Über die Ausstellung "Favorite Art" in Ljubljana

Im Jahr 2011 lud uns das Museum of Modern Art in Ljubljana ein, ein Projekt in seinem neuen Gebäude zu realisieren. In den 1990er Jahren war dieses Museum eine sehr wichtige Institution. In dem Moment, als Jugoslawien im Krieg explodierte, sammelte er eine hervorragende Sammlung von Künstlern aus postsozialistischen Ländern, darunter auch aus dem ehemaligen Jugoslawien, und leistete hervorragende Arbeit. Es war eine große Ehre, mit diesem Museum zusammenzuarbeiten, vor allem in einer für uns sehr wichtigen Zeit - nach 10 Jahren gemeinsamer kuratorischer Arbeit und unter Bedingungen, die sich nach der Wirtschaftskrise stark verändert haben. Es war der perfekte Moment, um die Situation kritisch zu beurteilen, die angehäuften Zweifel und Unannehmlichkeiten auszudrücken und die neue Perspektive der Beziehung zwischen Kunst und Politik zu betrachten. Und auch noch einmal den Status der Kunst zu bewerten, der das zentrale Thema unserer Praxis in allen Ausstellungen ist.
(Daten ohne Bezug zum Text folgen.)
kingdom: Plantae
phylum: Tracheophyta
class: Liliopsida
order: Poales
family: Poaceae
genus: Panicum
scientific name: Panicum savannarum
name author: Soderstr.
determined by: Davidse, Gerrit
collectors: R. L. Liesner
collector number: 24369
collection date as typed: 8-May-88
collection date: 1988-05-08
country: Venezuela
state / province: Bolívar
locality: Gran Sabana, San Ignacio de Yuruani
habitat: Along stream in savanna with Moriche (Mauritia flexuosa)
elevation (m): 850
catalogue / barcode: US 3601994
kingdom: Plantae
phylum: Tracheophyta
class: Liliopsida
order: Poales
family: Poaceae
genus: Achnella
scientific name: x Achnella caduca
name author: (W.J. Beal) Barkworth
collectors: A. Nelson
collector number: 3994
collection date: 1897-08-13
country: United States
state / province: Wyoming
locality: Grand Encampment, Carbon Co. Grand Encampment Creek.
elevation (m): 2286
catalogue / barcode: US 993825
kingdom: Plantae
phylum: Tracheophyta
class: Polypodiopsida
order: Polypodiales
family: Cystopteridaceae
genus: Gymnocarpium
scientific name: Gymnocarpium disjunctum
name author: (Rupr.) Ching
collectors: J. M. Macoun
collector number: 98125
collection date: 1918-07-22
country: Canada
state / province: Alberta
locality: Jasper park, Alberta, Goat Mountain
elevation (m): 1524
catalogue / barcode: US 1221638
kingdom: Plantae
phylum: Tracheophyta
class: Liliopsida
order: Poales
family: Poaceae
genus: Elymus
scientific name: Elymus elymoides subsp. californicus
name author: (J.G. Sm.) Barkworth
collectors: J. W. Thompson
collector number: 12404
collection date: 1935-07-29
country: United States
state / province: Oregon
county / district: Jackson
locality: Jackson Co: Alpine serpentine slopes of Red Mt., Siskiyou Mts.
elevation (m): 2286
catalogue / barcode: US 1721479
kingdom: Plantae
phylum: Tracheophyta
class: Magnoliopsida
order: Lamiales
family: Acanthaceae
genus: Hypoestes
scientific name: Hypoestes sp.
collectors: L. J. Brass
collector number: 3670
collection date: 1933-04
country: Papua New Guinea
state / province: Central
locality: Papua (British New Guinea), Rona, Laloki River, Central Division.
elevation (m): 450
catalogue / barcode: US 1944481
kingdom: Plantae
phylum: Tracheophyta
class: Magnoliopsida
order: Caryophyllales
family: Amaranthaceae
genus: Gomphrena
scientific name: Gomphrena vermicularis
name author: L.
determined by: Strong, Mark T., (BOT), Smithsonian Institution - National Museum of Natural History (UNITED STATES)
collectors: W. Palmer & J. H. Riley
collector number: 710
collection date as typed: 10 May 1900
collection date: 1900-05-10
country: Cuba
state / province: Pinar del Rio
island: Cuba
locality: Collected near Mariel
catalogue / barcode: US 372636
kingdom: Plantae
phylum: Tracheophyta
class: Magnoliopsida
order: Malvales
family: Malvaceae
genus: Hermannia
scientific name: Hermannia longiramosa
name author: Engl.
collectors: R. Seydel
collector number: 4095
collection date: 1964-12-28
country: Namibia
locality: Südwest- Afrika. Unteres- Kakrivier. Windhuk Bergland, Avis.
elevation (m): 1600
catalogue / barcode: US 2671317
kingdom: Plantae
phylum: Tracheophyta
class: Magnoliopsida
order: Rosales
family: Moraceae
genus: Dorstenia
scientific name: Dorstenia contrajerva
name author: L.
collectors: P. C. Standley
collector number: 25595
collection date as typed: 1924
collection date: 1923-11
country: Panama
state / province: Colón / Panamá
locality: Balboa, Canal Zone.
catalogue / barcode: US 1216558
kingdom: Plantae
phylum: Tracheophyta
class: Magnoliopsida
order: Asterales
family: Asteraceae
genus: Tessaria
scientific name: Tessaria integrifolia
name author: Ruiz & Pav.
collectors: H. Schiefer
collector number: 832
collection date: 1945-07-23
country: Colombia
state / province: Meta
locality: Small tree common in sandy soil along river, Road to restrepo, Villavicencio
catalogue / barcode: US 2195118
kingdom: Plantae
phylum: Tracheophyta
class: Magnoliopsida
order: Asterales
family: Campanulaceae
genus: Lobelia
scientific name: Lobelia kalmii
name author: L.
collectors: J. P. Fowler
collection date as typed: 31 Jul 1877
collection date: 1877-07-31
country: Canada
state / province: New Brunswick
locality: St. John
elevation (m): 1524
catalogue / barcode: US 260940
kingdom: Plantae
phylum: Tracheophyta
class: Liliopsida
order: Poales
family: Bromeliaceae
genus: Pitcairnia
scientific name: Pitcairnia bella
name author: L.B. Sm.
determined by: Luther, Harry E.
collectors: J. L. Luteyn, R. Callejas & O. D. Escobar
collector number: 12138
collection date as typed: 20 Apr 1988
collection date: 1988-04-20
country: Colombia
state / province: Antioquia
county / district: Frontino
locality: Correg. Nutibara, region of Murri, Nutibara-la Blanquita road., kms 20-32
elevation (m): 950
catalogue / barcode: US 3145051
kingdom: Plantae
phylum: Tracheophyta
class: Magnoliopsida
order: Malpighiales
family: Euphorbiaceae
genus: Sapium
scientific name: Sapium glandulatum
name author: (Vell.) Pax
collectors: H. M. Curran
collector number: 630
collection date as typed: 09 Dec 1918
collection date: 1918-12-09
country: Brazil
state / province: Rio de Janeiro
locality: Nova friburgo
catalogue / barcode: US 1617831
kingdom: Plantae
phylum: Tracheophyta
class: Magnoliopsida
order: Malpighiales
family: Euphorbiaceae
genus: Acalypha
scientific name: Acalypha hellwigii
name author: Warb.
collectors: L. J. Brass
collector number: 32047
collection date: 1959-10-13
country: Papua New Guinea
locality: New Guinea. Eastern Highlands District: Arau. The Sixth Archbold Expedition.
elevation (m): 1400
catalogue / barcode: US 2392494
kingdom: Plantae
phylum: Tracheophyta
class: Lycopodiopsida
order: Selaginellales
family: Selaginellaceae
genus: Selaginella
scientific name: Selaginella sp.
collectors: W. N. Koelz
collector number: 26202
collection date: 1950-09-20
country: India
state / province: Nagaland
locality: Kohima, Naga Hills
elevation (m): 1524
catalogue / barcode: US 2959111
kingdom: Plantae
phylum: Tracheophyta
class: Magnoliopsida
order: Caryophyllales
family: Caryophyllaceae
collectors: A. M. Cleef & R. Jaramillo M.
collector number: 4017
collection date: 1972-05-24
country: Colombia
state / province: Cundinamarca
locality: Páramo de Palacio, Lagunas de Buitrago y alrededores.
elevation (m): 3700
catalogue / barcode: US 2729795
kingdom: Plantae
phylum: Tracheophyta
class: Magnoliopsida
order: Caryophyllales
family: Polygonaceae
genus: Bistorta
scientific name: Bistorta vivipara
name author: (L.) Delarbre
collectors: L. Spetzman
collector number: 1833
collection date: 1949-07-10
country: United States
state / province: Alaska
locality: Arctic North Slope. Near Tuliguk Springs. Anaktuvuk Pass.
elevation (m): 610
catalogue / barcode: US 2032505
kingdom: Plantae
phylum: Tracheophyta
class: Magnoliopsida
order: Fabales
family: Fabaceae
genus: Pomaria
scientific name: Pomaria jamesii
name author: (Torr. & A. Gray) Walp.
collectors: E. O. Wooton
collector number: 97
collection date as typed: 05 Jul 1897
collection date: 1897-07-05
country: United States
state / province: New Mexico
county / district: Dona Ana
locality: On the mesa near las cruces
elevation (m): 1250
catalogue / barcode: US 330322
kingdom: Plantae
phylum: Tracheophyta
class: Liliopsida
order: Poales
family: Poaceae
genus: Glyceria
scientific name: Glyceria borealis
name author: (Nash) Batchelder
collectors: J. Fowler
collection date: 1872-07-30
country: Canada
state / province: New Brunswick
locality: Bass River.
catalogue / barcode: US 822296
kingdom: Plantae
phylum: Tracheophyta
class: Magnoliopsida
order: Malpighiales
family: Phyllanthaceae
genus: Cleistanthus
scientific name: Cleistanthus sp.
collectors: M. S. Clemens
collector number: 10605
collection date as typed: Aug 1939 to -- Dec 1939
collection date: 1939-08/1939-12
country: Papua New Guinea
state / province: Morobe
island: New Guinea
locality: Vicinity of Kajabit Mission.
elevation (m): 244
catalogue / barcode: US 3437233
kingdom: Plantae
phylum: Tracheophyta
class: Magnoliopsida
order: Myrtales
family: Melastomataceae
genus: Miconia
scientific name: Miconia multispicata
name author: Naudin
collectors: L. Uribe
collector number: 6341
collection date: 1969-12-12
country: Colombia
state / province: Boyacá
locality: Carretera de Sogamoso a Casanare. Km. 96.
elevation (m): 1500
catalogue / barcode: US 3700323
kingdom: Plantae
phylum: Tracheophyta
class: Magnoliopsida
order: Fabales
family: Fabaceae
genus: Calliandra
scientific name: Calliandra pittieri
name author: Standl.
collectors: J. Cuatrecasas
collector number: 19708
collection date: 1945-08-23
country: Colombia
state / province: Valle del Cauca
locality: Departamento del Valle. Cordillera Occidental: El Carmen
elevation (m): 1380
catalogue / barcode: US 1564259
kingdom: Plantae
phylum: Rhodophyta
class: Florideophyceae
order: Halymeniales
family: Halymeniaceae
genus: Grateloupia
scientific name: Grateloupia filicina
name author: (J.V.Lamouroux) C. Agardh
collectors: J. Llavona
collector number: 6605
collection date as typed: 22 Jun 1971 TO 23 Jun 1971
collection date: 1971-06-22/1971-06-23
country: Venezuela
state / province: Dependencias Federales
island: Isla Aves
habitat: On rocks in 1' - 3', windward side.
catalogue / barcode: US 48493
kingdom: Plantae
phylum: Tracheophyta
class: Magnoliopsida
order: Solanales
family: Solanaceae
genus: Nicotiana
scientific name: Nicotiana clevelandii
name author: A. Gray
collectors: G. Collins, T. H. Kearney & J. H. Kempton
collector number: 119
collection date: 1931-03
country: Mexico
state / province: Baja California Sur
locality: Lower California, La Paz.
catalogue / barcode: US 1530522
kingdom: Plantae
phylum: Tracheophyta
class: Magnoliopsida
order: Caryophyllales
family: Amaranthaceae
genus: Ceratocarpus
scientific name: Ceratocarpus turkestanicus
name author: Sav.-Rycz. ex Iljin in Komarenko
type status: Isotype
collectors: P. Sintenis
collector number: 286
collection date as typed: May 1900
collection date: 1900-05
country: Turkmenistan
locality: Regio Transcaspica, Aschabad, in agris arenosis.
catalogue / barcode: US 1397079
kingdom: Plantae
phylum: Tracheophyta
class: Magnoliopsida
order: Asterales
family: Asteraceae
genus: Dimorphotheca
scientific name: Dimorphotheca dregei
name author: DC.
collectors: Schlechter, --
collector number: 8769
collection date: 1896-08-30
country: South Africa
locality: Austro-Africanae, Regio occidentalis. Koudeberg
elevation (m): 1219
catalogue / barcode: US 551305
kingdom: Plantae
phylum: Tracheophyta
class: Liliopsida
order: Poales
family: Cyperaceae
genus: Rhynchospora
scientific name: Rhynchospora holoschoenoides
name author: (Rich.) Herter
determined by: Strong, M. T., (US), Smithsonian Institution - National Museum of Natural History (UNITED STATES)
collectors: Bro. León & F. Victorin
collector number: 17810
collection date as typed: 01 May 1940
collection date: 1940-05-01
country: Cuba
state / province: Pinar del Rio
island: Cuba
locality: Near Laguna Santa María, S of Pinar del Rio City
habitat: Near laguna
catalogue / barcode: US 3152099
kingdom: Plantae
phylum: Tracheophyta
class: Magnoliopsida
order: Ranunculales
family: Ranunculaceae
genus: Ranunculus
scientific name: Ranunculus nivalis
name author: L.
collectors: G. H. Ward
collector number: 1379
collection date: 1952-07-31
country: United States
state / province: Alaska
Sehr schnell haben wir den Namen „Favorite Art“ gefunden, der sich aus dem Brief des kroatischen Konzeptkünstlers Mladen Stilinovic entlehnte, den er 1999 an die Kunst richtete. Die Ausstellung untersucht, wie verschiedene Unterschiede, Unsicherheiten, Besessenheit, Bewertung und umgekehrt - Abwertung, Unterstützung und Solidarität - sich in der modernen Kunstpraxis manifestieren und wie sie sich auf die politische Realität bezieht.

Jetzt machen wir dieselbe Ausstellung in London und verweisen erneut darauf - sehr interessant. Einerseits ist die Belichtung zeitlich und sie ist sehr schön: Etwas existiert zu einem bestimmten Zeitpunkt als Erfahrung, dann zerbricht sie etwas und verschwindet. Andererseits war es schön, die Ausstellung zusammen mit einem wundervollen Kuratorenteam aus Calvert 22 in einem neuen Raum zu beleben, sowohl physisch als auch mental. Wir sprechen bereits vom Londoner Kontext, in dem die Werke einen anderen Klang, eine andere Lautstärke bekommen und neue Dialoge provozieren. Es war eine großartige Gelegenheit für uns, einen Liebesbrief an die Kunst zu schreiben.